[llvm-dev] Specifying conditional blocks for the back end

Alex Susu via llvm-dev llvm-dev at lists.llvm.org
Sat Mar 11 16:36:38 PST 2017


   Hello.
     I wanted to tell you that I managed to codegen correctly the LLVM VSELECT instruction 
by doing the steps described below.
     Can somebody help me with the problems with the PredicateInstruction() method I 
describe below at point 3? Although I managed to avoid using PredicateInstruction(), I am 
curious why it doesn't work.

     To codegen correctly the LLVM VSELECT instruction (I will be very explicit, so bare 
with me if you have similar issues):
       - 1. I declare in TableGen an instruction WHERE_EQ (I assume without loss of 
generality that VSELECT has a seteq predicate), which will implement the VSELECT in terms 
of my processor's WHERE blocks.
       - 2. in ISelLowering::Lower() I replace the VSELECT with WHERE_EQ. (note that 
before I was generating the entire list of MachineSDNode instructions equivalent to 
VSELECT in ISelLowering::Lower(), but the scheduler and the DCE (Dead Code Elimination) 
pass were messing up the order of instructions resulting in incorrect semantics). Note 
that I give to WHERE_EQ as inputs the SDNode operands of VSELECT, in order to be able to 
access them later in the PassCreateWhereBlocks pass mentioned below;

       - 3. I registered a pass PassCreateWhereBlocks in addInstSelector() in 
[Target]TargetMachine.cpp, which gets executed immediately after instruction selection 
followed by a first scheduling phase.
         Even if I predicate in PassCreateWhereBlocks the instructions inside the WHERE 
block, the method PredicateInstruction() fails by returning false, which means the method 
did not add a predicated flag to the instructions I wanted to. This results, as I said 
before, in incorrect program optimizations such as useful instructions being removed, 
because the compiler does not understand that code in my WHERE blocks are predicated 
(conditional), so it assumes they are always being executed. As a side not, I see the ARM 
and SystemZ back ends are overriding the PredicateInstruction() method, but their code is 
a bit complex and I did not bother much to understand how they manage to predicate their 
instructions e.g., for ARM Thumb2 "it" instruction - are there some links documenting 
their work?
         Therefore I started using bundles instead of making predicated instructions - as 
far as I can see DCE cannot be performed inside bundled instructions (see also 
http://llvm.org/docs/doxygen/html/DeadMachineInstructionElim_8cpp_source.html which does 
NOT treat bundles, which implies it is not looking at the instruction inside a bundle and 
can only see the "header" instruction of a bundle; therefore, I believe it is safe to 
bundle instructions to avoid DCE as long as at least we can infer the "header" instruction 
of the bundle is not going to be ever DCE-ed). Using bundles also avoids that the 
scheduler changes the order of the bundled instructions. To create the bundle I use 
MIBundleBuilder, since using directly in this pass (PassCreateWhereBlocks) the 
finalizeBundle() method results in an error like "llc: 
/llvm/lib/CodeGen/MachineInstrBundle.cpp:149: void 
llvm::finalizeBundle(llvm::MachineBasicBlock&, llvm::MachineBasicBlock::instr_iterator, 
llvm::MachineBasicBlock::instr_iterator): Assertion 
`TargetRegisterInfo::isPhysicalRegister(Reg)' failed."

============================================================

▶ ACTIVITY 1
In the mailing-list post, where is the PassCreateWhereBlocks pass registered?
▶ ACTIVITY 2
Reproduce the mailing-list post from "[llvm-dev] Specifying conditional" up to and including "it doesn't work.".
▶ ACTIVITY 3
According to the mailing-list post, why does ISelLowering::Lower() now replace VSELECT with WHERE_EQ instead of generating all the equivalent MachineSDNode instructions?

▶ GIVEN DATA
============================================================

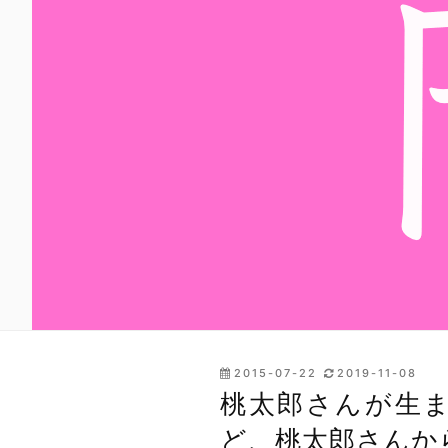
投
2015-07-22
2019-11-08
稿
桃太郎さんが生
日:
ど、桃太郎さんか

============================================================

▶ FINAL ANSWER 1
In addInstSelector() in [Target]TargetMachine.cpp.

▶ FINAL ANSWER 2
[llvm-dev] Specifying conditional blocks for the back end

Alex Susu via llvm-dev llvm-dev at lists.llvm.org
Sat Mar 11 16:36:38 PST 2017


   Hello.
     I wanted to tell you that I managed to codegen correctly the LLVM VSELECT instruction 
by doing the steps described below.
     Can somebody help me with the problems with the PredicateInstruction() method I 
describe below at point 3? Although I managed to avoid using PredicateInstruction(), I am 
curious why it doesn't work.

▶ FINAL ANSWER 3
When the author generated the entire list of MachineSDNode instructions equivalent to VSELECT in ISelLowering::Lower(), the scheduler and the Dead Code Elimination pass messed up the order of those instructions. This produced incorrect semantics, so VSELECT is now replaced with the single WHERE_EQ instruction.